• _Dataset entries_:
■ ■ ■ ■ ■

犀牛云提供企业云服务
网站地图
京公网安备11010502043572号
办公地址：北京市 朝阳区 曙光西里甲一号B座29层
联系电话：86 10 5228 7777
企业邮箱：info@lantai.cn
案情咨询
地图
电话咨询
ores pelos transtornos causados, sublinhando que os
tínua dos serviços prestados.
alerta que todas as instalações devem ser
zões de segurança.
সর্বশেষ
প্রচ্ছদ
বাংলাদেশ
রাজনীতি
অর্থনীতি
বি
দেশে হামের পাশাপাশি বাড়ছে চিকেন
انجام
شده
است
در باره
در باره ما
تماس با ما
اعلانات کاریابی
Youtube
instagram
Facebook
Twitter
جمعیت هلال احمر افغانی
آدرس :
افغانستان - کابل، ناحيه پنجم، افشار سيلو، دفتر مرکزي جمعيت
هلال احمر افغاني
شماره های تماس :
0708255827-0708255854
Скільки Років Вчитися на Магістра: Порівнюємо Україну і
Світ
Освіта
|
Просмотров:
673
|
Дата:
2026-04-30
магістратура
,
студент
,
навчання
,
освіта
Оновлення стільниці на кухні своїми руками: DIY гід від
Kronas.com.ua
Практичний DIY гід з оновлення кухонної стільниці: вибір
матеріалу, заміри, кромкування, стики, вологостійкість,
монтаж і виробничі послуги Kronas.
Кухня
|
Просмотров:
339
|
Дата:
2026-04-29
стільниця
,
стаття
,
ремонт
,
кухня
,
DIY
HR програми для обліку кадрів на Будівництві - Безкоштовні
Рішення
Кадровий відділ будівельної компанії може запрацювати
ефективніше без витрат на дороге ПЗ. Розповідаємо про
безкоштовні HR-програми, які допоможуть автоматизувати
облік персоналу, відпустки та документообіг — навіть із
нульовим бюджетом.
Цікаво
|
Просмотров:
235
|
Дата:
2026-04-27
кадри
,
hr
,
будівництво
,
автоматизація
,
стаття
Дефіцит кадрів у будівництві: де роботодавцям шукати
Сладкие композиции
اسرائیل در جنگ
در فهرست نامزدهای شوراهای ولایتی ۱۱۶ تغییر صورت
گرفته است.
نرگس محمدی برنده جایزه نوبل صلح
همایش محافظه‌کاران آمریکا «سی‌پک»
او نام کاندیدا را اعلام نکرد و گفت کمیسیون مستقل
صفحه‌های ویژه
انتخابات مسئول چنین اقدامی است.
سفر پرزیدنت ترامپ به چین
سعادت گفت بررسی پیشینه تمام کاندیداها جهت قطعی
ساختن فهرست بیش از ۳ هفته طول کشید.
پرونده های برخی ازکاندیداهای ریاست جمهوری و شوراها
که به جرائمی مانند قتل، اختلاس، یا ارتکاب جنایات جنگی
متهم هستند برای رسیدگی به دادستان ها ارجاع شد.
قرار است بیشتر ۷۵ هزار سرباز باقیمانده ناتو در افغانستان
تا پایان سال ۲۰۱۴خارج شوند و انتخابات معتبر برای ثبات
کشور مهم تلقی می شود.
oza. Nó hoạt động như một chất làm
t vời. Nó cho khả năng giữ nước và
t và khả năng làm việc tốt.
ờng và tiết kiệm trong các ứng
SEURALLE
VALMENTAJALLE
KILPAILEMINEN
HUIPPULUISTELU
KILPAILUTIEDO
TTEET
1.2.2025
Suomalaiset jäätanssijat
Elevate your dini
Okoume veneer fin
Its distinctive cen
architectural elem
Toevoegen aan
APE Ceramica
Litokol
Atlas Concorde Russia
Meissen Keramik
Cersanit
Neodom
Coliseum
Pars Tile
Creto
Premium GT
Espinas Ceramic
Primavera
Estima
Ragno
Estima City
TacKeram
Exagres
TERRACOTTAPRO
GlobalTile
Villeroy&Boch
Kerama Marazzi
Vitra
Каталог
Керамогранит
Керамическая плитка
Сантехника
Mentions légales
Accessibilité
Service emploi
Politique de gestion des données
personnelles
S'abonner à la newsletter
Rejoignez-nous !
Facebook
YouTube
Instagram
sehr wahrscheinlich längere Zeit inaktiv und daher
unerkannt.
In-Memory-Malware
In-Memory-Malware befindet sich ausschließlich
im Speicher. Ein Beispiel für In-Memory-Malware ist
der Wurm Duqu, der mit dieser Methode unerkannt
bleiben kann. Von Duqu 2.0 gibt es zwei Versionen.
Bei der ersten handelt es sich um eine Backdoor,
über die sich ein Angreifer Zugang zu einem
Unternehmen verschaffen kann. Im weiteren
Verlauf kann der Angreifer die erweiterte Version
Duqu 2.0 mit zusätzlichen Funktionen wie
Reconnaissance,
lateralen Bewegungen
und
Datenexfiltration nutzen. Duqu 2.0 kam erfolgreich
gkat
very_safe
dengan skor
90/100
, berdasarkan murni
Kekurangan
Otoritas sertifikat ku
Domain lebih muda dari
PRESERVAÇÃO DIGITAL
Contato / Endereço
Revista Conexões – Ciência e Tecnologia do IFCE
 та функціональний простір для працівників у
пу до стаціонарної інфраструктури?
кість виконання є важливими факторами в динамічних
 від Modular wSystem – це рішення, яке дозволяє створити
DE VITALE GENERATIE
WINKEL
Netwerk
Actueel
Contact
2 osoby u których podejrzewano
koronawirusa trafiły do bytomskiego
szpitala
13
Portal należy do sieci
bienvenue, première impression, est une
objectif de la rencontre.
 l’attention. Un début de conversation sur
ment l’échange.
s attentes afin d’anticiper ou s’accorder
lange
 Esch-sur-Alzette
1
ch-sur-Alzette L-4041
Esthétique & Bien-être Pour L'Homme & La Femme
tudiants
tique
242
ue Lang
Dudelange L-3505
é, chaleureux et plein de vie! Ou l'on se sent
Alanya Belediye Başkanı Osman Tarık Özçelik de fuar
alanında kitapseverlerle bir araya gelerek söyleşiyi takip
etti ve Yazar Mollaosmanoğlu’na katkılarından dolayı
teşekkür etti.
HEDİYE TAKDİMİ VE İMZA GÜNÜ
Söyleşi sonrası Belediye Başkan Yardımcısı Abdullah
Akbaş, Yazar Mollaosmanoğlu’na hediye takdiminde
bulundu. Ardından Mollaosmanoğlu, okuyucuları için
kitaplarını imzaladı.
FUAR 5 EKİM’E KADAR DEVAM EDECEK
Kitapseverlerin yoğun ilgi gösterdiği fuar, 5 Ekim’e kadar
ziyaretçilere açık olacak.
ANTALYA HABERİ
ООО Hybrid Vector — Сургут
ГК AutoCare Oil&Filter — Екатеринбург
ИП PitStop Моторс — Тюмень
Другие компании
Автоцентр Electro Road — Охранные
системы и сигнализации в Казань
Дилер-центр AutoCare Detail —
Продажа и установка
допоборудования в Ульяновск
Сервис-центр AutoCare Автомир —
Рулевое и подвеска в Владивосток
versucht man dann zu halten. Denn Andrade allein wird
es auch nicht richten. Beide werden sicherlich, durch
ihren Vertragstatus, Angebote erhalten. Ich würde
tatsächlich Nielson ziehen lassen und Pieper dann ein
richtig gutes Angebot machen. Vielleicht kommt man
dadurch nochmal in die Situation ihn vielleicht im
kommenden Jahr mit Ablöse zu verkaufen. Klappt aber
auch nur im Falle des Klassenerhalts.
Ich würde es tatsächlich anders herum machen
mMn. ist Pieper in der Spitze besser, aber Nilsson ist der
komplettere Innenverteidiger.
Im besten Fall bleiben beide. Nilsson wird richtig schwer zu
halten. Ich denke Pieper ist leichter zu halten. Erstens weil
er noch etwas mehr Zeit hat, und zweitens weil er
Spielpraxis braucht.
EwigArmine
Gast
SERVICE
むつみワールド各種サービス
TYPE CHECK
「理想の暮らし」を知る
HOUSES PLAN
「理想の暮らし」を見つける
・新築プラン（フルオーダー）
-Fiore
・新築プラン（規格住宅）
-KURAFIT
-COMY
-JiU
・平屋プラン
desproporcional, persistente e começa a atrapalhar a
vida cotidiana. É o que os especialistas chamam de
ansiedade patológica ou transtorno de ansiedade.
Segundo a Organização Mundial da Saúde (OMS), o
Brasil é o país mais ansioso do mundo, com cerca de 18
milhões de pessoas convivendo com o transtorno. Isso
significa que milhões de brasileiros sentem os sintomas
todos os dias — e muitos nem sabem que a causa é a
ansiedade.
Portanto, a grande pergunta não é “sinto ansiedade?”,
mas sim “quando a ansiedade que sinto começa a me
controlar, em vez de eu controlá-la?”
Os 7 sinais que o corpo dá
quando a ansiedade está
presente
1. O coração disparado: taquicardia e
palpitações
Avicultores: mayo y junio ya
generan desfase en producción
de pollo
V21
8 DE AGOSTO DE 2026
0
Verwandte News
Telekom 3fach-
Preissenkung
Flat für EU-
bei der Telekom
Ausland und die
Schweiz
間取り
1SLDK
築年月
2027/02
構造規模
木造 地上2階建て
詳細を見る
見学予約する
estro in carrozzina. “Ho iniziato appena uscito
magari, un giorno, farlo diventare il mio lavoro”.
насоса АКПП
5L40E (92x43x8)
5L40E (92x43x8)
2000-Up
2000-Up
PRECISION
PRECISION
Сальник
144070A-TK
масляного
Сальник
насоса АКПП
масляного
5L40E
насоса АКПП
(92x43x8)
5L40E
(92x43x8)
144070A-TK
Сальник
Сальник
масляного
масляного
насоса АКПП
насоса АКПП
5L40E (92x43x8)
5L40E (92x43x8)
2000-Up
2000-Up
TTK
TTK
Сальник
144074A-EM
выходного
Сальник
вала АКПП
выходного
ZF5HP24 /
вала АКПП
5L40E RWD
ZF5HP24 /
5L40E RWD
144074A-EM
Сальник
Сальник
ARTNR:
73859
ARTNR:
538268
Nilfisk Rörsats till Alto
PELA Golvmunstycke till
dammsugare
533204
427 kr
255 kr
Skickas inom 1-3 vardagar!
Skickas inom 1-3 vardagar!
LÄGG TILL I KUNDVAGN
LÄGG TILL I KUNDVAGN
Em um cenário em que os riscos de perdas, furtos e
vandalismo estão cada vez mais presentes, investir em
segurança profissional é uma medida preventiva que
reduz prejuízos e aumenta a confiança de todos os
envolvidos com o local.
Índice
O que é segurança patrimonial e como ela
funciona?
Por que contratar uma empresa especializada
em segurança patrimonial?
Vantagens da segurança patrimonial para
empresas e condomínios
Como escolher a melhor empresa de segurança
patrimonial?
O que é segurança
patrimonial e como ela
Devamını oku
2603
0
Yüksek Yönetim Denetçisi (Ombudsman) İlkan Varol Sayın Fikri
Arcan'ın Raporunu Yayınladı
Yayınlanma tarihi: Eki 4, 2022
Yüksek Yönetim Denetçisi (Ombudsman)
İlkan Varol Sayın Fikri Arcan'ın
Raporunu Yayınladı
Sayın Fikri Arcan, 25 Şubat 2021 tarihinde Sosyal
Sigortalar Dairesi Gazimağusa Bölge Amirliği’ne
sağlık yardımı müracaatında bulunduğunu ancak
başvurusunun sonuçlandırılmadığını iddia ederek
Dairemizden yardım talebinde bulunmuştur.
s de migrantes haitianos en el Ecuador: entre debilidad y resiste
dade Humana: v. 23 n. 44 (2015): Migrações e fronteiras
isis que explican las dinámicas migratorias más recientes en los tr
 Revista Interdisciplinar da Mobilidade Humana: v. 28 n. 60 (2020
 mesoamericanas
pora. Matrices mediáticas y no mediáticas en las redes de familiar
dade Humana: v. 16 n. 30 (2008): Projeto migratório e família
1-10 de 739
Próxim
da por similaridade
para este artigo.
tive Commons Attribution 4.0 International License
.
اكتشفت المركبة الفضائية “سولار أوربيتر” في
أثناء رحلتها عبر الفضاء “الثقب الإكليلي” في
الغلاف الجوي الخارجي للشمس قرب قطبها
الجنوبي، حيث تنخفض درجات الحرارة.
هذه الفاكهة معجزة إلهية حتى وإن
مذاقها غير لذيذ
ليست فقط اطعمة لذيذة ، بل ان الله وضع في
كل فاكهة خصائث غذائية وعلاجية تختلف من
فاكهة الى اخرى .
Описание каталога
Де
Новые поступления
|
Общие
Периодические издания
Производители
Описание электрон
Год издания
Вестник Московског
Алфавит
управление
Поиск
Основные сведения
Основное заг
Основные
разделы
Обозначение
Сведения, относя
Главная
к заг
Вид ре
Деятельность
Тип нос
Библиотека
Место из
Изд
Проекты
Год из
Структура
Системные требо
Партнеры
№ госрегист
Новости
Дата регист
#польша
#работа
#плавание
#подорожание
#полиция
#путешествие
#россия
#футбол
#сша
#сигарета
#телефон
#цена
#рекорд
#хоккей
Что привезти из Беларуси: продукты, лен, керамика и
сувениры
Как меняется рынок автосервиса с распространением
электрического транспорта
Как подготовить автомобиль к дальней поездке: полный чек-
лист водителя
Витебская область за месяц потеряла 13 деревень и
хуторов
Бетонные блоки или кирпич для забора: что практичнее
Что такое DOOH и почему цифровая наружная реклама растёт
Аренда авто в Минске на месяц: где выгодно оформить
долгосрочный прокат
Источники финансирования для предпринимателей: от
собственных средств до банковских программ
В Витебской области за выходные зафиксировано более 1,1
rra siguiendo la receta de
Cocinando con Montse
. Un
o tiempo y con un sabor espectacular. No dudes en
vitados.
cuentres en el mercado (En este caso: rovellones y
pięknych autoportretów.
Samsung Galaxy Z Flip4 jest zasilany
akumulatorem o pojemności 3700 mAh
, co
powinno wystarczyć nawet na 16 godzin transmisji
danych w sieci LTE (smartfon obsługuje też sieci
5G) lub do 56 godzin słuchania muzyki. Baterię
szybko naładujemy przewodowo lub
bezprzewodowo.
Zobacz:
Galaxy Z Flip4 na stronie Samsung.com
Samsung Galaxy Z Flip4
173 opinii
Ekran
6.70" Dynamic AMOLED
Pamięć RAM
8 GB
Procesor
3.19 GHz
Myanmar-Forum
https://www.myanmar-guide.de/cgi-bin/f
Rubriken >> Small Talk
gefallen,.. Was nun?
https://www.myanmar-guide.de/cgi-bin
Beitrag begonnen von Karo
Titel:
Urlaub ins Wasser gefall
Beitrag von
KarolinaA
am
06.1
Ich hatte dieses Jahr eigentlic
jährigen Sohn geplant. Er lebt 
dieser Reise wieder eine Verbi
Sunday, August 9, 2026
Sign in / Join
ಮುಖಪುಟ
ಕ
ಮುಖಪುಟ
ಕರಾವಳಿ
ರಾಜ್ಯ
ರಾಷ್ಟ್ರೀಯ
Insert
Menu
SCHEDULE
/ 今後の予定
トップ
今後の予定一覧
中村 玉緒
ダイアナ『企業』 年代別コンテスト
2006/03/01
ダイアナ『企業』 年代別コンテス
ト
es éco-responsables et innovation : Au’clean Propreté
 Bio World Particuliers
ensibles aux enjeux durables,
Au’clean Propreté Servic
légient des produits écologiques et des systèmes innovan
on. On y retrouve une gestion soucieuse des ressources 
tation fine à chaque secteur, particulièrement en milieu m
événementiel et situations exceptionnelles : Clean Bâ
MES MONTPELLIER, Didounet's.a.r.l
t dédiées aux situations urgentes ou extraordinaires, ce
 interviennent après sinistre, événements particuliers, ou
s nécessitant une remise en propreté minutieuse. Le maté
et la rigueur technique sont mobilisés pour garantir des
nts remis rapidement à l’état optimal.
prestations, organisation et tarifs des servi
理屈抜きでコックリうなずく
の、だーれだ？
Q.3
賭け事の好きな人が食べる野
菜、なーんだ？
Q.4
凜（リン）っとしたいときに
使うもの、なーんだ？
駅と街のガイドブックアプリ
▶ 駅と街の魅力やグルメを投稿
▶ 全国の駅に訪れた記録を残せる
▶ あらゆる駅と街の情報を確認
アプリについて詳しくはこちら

■ ■ ■ ■ ■

• _BRIEF_: The expected answer is each line of the records above that includes the string "todos".

• _ANSWER SECTION_:
todos os dias — e muitos nem sabem que a causa é a
reduz prejuízos e aumenta a confiança de todos os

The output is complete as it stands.